The 2022 Language Summit [1] included a discussion about the issue and PR backlog. The premise was Sam Schillace’s observation that “a large pile of old, low-ish priority bugs […] obscures both newer quality issues as well as the overall drift of the product. It’s far better to resolve something to the right bucket or ‘will not fix’ to keep the tool clean for things that matter.” [2]
There were a number of interesting suggestions, but not enough time to discuss any of them at depth. In the next few weeks we will be creating a thread for each of the ideas, so that it can be discussed and we can reach a collective decision about which changes we want to implement in our work practices. This is the first in the series.

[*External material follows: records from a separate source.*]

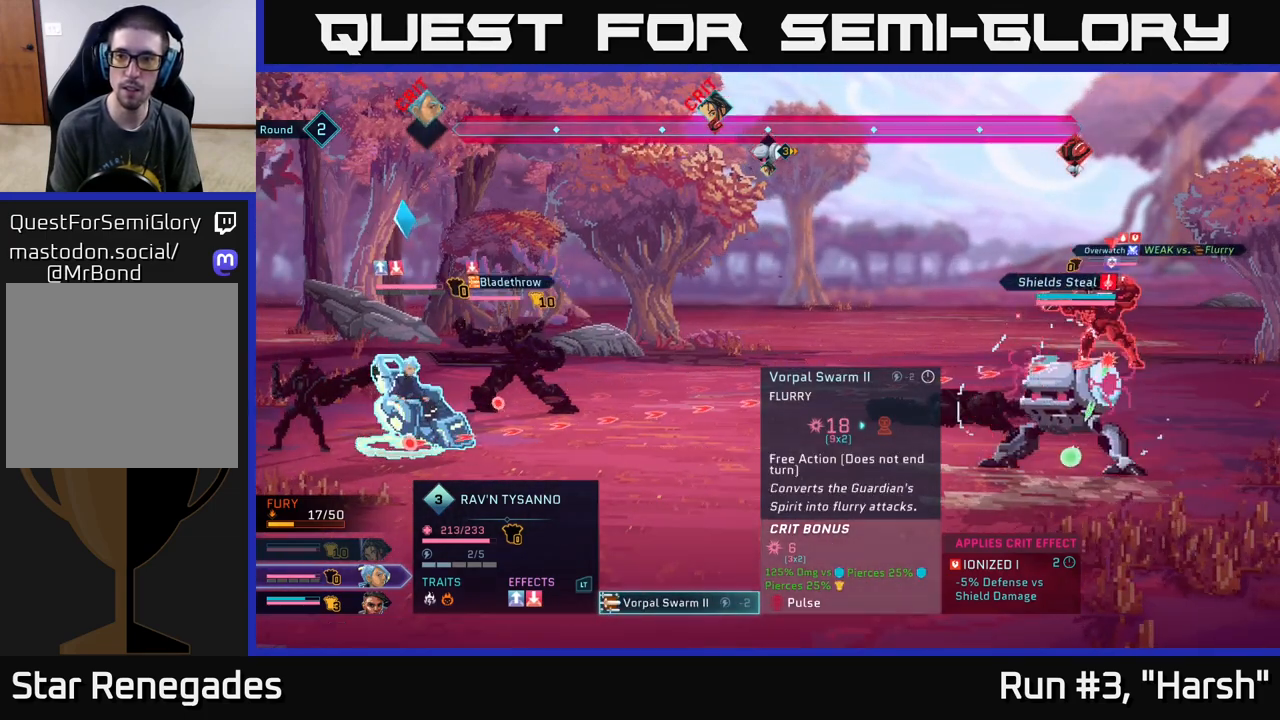
{"buttons": [], "left_stick": "center", "right_stick": "center", "events": [[67, "left_stick", "center"], [283, "left_stick", "down"], [483, "left_stick", "center"]]}
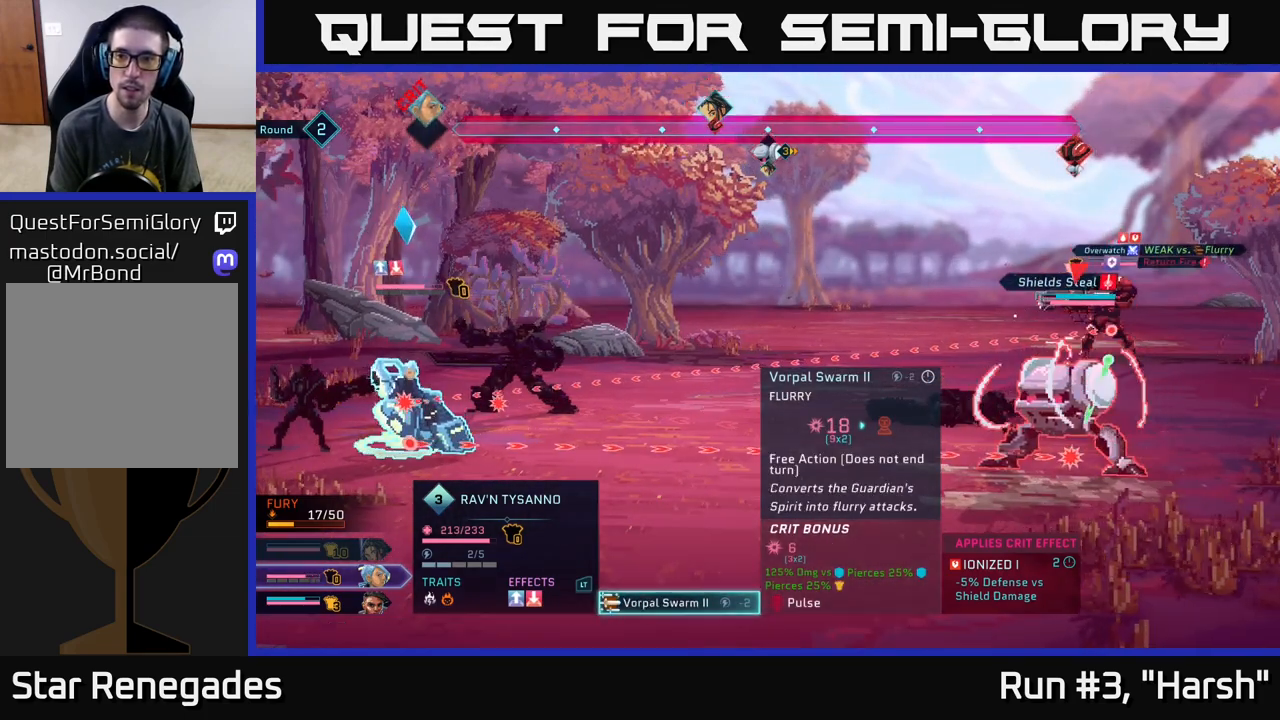
{"buttons": [], "left_stick": "center", "right_stick": "center", "events": [[67, "left_stick", "up"], [250, "left_stick", "center"]]}
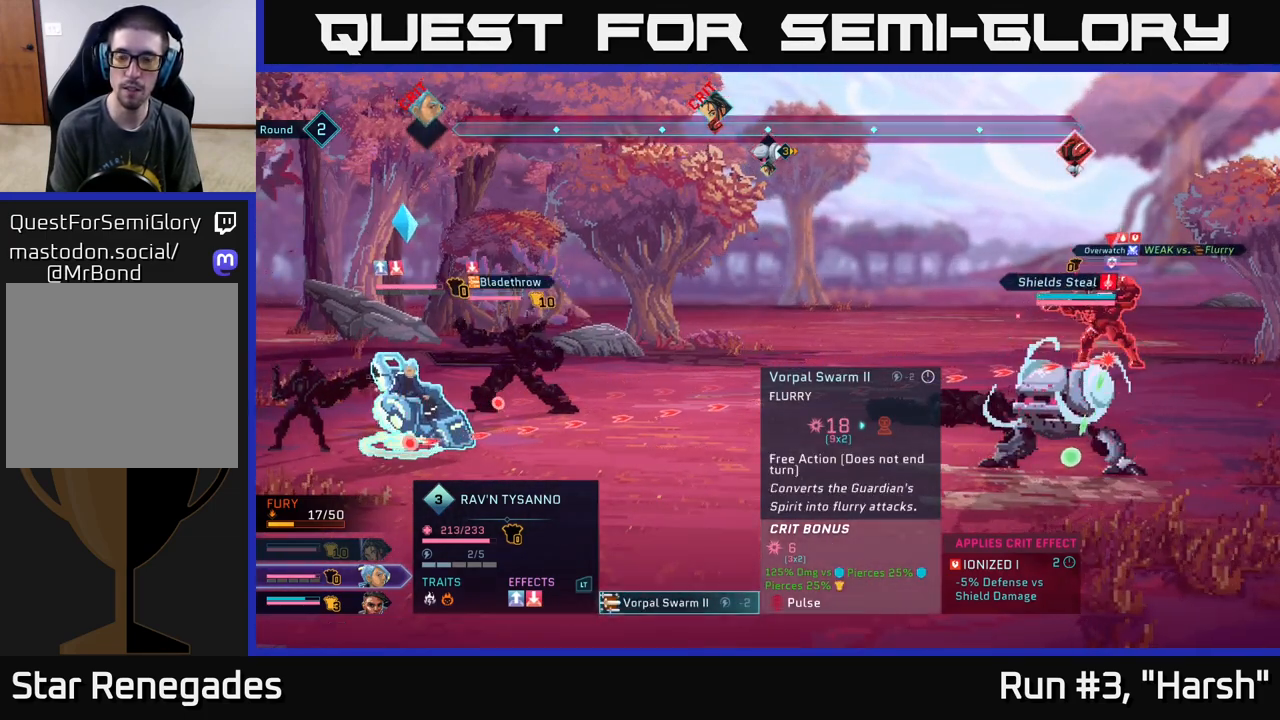
{"buttons": [], "left_stick": "center", "right_stick": "center", "events": []}
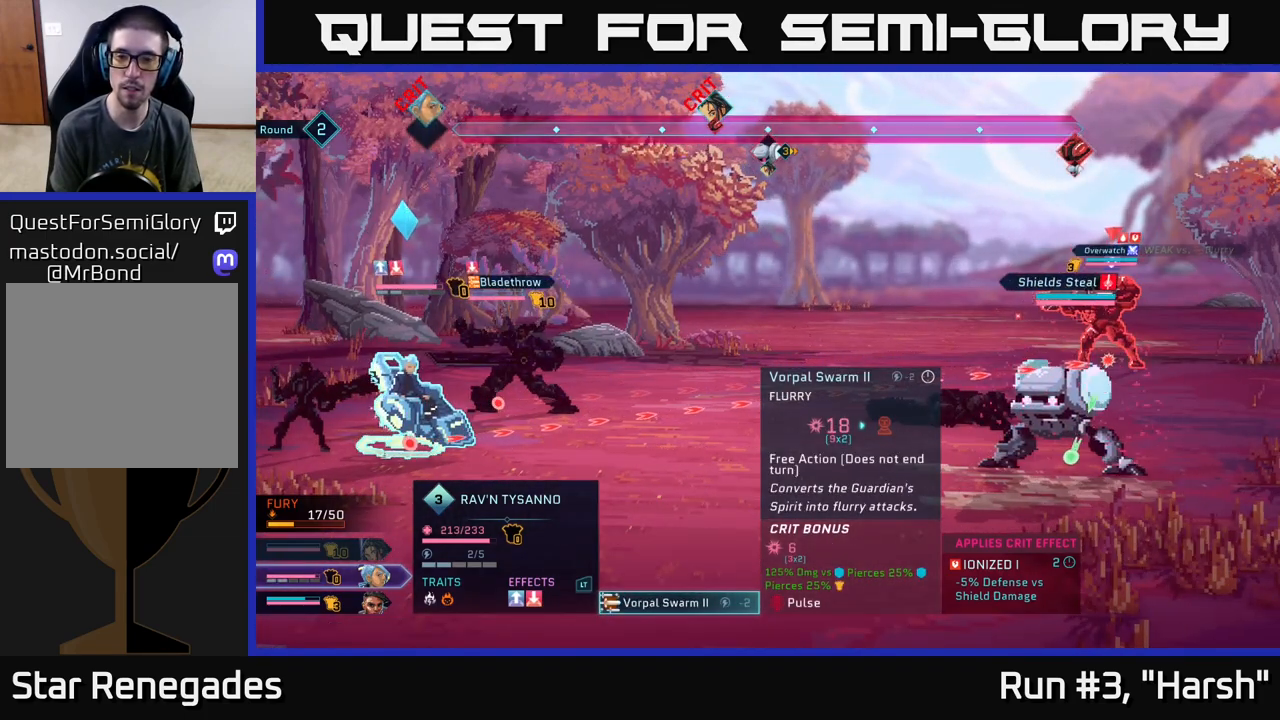
{"buttons": [], "left_stick": "center", "right_stick": "center", "events": []}
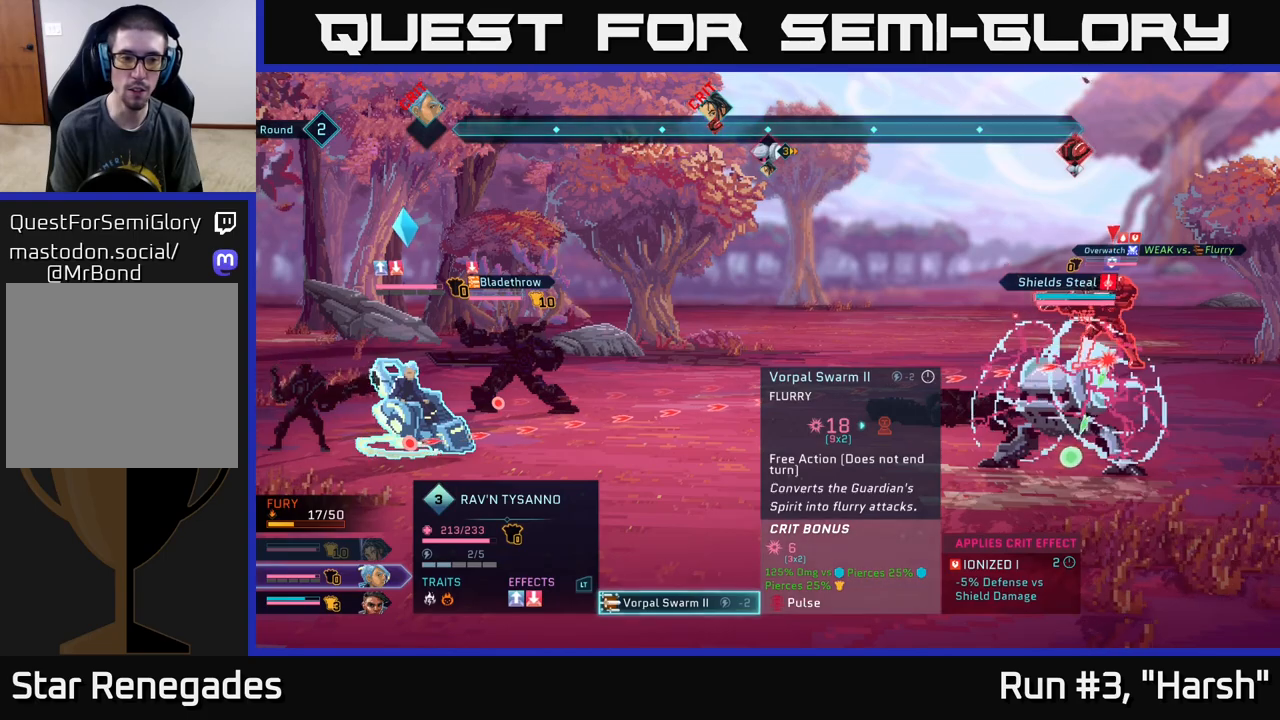
{"buttons": [], "left_stick": "center", "right_stick": "center", "events": []}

@pablogsal mentioned in the discussion a problem that I will call “core developer fatigue”, where it is sometimes easier to leave an issue open than discuss the closure decision with the person who reported it. In other words, letting someone down is an unpleasant task, and many low-value issues remain open because we would rather avoid it.
In a slightly different context, @tiran suggested that we create standard explanations for the most common closure reasons, which a core dev can apply without having to type repetitive comments.
I think Christian’s suggestion may actually help not only with reducing the typing workload, but also with the emotional fatigue that Pablo described, because canned responses tend to feel less personal to both sides of the exchange.
We could implement Christian’s suggestion by adding a number of close-reason labels, like close-out-of-date, close-cannot-reproduce, close-unsupported-platform, close-abandoned etc. We can then have a bot that responds to this label by closing the issue with the canned response. The core dev can always add information in an additional comment if necessary.